> **DATASET RECORDS**
# # # #
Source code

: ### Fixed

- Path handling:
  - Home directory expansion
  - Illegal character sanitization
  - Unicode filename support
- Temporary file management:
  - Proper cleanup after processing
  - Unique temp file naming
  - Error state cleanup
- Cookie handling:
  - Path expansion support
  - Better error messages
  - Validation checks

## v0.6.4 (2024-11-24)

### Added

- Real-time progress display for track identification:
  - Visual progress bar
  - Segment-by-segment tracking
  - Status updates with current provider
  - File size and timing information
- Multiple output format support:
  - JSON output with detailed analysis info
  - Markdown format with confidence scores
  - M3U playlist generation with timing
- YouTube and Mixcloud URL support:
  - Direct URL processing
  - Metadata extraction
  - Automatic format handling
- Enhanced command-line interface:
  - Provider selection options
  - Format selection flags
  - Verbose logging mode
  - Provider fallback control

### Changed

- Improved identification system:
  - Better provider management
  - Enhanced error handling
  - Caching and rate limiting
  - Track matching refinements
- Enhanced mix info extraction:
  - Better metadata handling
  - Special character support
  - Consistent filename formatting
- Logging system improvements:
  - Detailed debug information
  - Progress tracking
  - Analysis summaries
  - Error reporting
# # # #
> **EXERCISE PROMPT**
Turn the lines of source text in all of the records above into one numbered list, leaving out every blank line.

> **TASK RESPONSE**
1. Source code
2. : ### Fixed
3. - Path handling:
4.   - Home directory expansion
5.   - Illegal character sanitization
6.   - Unicode filename support
7. - Temporary file management:
8.   - Proper cleanup after processing
9.   - Unique temp file naming
10.   - Error state cleanup
11. - Cookie handling:
12.   - Path expansion support
13.   - Better error messages
14.   - Validation checks
15. ## v0.6.4 (2024-11-24)
16. ### Added
17. - Real-time progress display for track identification:
18.   - Visual progress bar
19.   - Segment-by-segment tracking
20.   - Status updates with current provider
21.   - File size and timing information
22. - Multiple output format support:
23.   - JSON output with detailed analysis info
24.   - Markdown format with confidence scores
25.   - M3U playlist generation with timing
26. - YouTube and Mixcloud URL support:
27.   - Direct URL processing
28.   - Metadata extraction
29.   - Automatic format handling
30. - Enhanced command-line interface:
31.   - Provider selection options
32.   - Format selection flags
33.   - Verbose logging mode
34.   - Provider fallback control
35. ### Changed
36. - Improved identification system:
37.   - Better provider management
38.   - Enhanced error handling
39.   - Caching and rate limiting
40.   - Track matching refinements
41. - Enhanced mix info extraction:
42.   - Better metadata handling
43.   - Special character support
44.   - Consistent filename formatting
45. - Logging system improvements:
46.   - Detailed debug information
47.   - Progress tracking
48.   - Analysis summaries
49.   - Error reporting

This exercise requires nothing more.